Let a Thousand Experiments Bloom

While the Internet companies are the trailblazers and have employed experiments at a much larger scale, they are not alone. Retailers, pharma companies, and even casino businesses have successfully used the power of data to understand implications of their actions to better inform decision-making. McDonalds, as an example, has deployed in-store technology to track customer interactions, foot traffic and other data points to understand the impact of restaurant design and menu changes. Pharma companies are beginning to use advanced predictive models and simulations to understand the efficacy of new compounds in the R&D stage, thus reducing the need to conduct lengthy and expensive clinical trials. Retailers have successfully leveraged in-store shopper behavior data for merchandizing and pricing optimization. Under CEO Gary Loveman, an MIT-trained economist and former Harvard Business School professor, Caesars Entertainment has successfully leveraged analytics to guide business strategy, operations and innovation.

The use of data to compress information cycles is turning up in some unexpected places as well. Popular crowdfunding sites, such as Indiegogo and Kickstarter, are doubling up as sophisticated market research platforms (Crowdfunding Isn’t Just for the Little Guys). When Marvel Technology Group, a semiconductor producer, wanted to test an idea for a software and hardware toolkit product, it turned to Indiegogo. Marvel used Indiegogo to launch a small fundraising drive for its product idea, not to raise money, but to gain valuable customer insight. Running this little experiment allowed Marvel to not only get results much faster than what a focus group could provide, but it also allowed Marvel executives to gauge serious market interest from people willing to put up their money behind the idea.

So, You Want To be a Data-Driven Decision Maker?

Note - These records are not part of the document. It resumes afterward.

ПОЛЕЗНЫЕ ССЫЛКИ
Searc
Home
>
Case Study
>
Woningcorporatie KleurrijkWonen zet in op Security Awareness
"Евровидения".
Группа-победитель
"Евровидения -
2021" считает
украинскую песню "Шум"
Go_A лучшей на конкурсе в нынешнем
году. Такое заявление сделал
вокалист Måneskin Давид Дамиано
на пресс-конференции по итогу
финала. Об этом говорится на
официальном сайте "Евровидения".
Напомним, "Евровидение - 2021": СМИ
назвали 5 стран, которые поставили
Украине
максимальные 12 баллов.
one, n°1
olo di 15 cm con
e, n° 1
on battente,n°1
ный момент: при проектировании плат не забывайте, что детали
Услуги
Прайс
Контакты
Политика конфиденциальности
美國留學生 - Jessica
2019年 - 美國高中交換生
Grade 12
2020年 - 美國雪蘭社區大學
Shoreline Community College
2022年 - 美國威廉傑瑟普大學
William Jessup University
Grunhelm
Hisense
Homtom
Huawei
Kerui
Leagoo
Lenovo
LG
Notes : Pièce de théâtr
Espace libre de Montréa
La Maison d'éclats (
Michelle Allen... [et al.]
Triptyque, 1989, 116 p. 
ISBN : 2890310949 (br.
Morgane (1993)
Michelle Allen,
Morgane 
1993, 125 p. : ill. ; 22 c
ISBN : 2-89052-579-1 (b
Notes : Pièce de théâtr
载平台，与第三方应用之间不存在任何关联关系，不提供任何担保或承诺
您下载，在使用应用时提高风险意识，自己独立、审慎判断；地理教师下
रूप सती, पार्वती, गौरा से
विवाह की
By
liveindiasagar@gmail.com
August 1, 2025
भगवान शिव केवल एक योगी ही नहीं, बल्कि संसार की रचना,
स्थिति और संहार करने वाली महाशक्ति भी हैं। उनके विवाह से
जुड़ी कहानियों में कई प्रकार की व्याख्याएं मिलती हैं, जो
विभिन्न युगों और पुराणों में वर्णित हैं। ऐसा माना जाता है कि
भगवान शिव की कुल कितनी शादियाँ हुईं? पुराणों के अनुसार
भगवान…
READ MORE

All this is well and good, however, a number of supporting capabilities are required if organizations are to successfully leverage data in their decision-making. Perhaps the biggest hurdle is culture: organizations make decisions based on gut, not data. Furthermore, processes need to be adapted as well to enable and implement the insights generated from rapid experimentation. Agile methods, devops, and continuous integration are but a few components of an overall process architecture that is required to fully realize the potential enabled by data-driven rapid experimentation.